What do my fellow nixers think? Am I just a crotchety old C programmer who likes simple makefiles? and everything statically linked and preferably less than a megabyte after stripping (less than 500K even better)?
venam
Administrators
That particular article for me sat in between satire and seriousness, but it was still a fun read.

(21-02-2025, 04:41 PM)ckester Wrote: Is the trend to rewrite so many utilities ... minimalism, or of bloat?
As with most things, I guess it depends what people mean by minimalism and bloat. For me minimalism is that when I look at a process tree I'm able to know everything that's in there. But it also means for me not having to pass through hoops and juggle 5 balls to be able to get the thing running, I'd rather have a solid straightforward solution.

That also doesn't mean I dismiss trying new stuff, on the contrary. There are a few of the new utilities I enjoy very much like jq, fzf, ripgrep.

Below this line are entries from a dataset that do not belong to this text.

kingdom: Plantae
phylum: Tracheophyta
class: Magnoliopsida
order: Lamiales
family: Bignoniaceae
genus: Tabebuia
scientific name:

(21-02-2025, 04:41 PM)ckester Wrote: Any time I look at the git repository for some tempting project and see references to cargo, I say no thank you.
(21-02-2025, 04:41 PM)ckester Wrote: preferably less than a megabyte after stripping (less than 500K even better)?
I have a similar issue with projects that have gigantic build systems, or where the final binary is 100+MB. That's just too much of a bubble where the devs live in a world of fast fiber internet and laptops-of-the-year. That's just not the case in most places, it's hindering the adoption of such tool, and pushing these tools in a direction where only the people that can install them can actually contribute and propose ideas on how to improve them.

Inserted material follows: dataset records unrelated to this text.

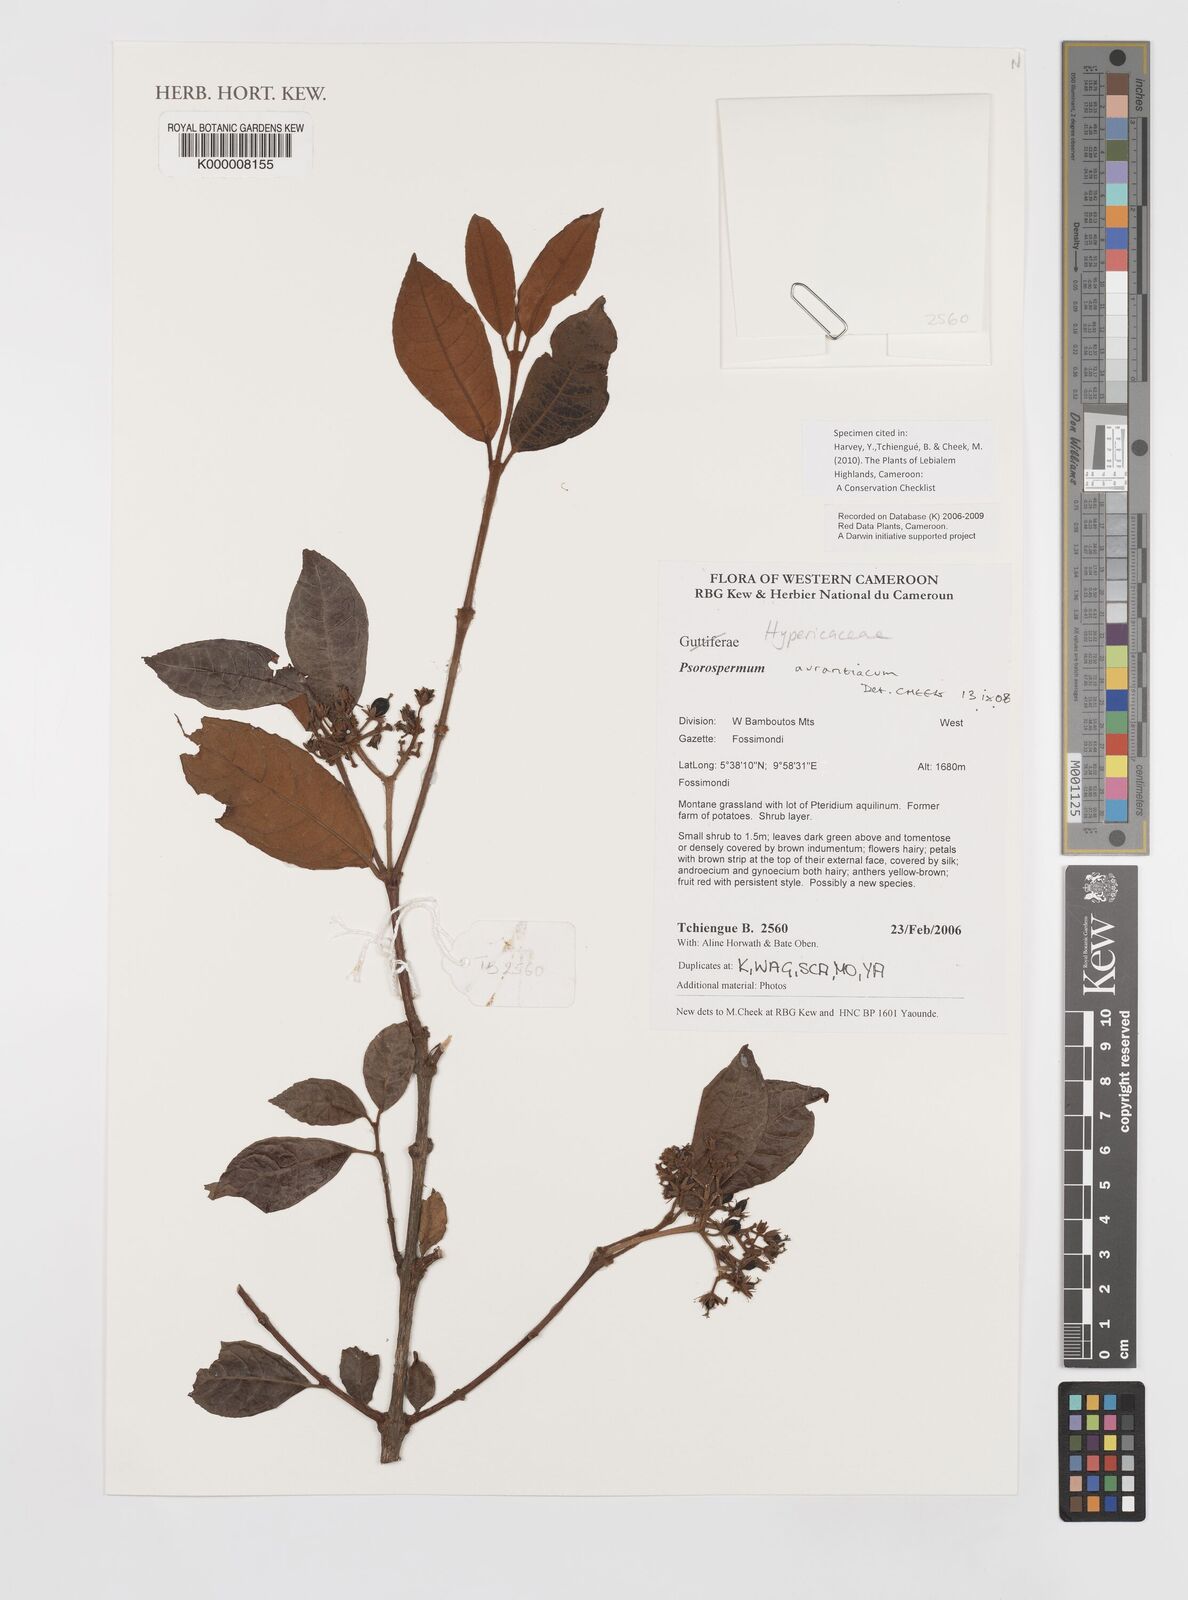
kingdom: Plantae
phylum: Tracheophyta
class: Magnoliopsida
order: Malpighiales
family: Hypericaceae
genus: Psorospermum
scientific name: Psorospermum aurantiacum
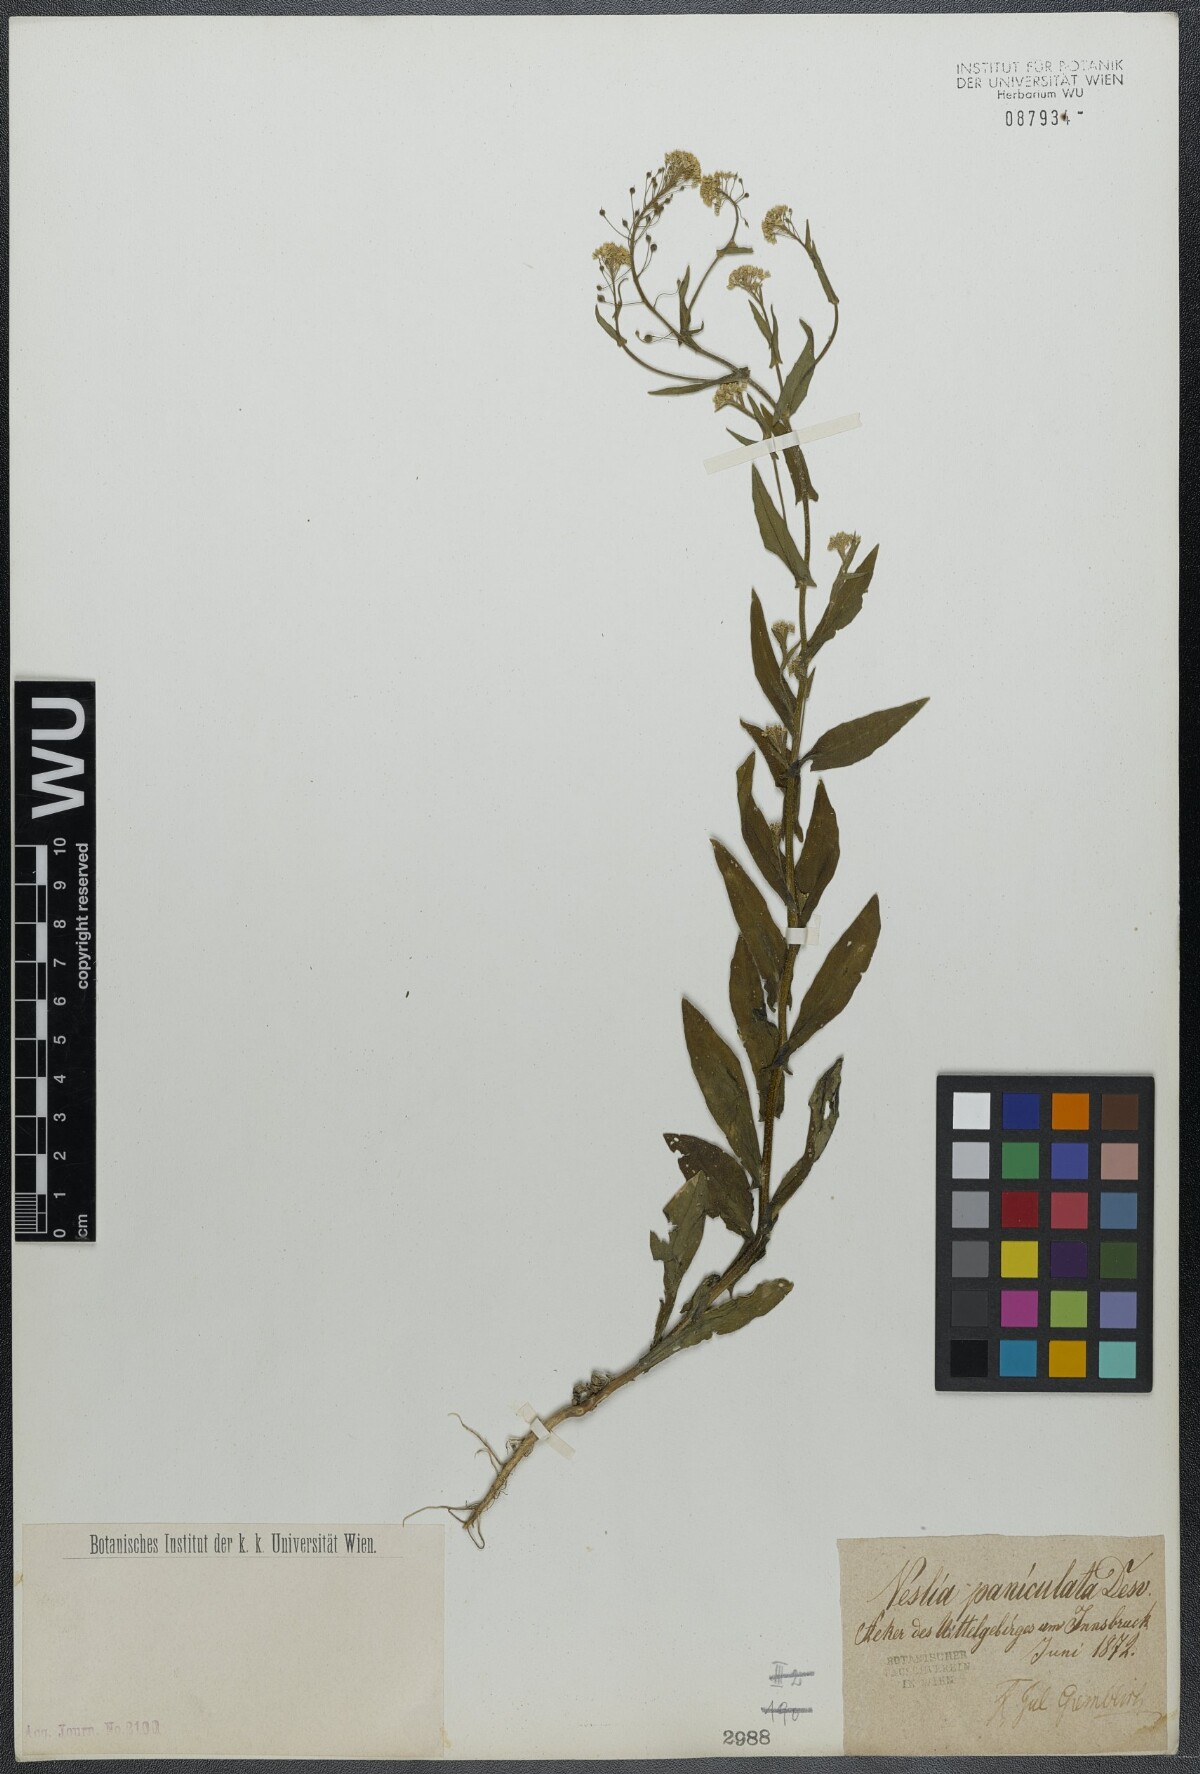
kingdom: Plantae
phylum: Tracheophyta
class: Magnoliopsida
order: Brassicales
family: Brassicaceae
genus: Neslia
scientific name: Neslia paniculata
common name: Ball mustard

Is that "bloat"? I'm not sure, I think it depends how many other tools you already have on your system that depends on that build environment. But if you're compiling a single binary and it requires you to pull 1GB of dependencies and build system, I'd say in that case that size can be part of "bloat" too.

I'm also interested in other's opinions.
jkl
Long time nixers
Most software can be compiled locally, and I usually recommend my users to build my tools themselves instead of just fetching a precompiled binary. Some of it depends on the runtime: I have been doing a lot in Common Lisp recently, and Common Lisp is not exactly lightweight when it comes to built binaries, because they contain a whole Common Lisp environment, even when compressed.

But they're still static binaries, which is good. YMMV.
ckester
Nixers
An often overlooked virtue of small statically-linked binaries is that they can used in a shell pipeline or script without unacceptably degrading performance due to the time needed to load them.

Larger statically-linked binaries obviously take more time to load.

Those using shared libraries or runtime environments are even worse (unless, of course, other programs using the same libraries or environment have already been loaded into memory -- which is one of the reasons I have a longstanding complaint about what I call "vanity libraries", which their authors distribute as shared libs but which are only ever used by their own programs and almost never at the same time. I.e., they're not really "shared" at all. They're just wasting time doing the work to locate the library, load it, and resolve the references to the code therein.)

Sorry for the rant!

EDIT: yes, I know there are ways to map files into memory without actually copying the data until it's needed. But I think my point still stands, because the larger the code the more likely a cache miss is going to be. (Especially if the code is poorly organized with respect to locality.)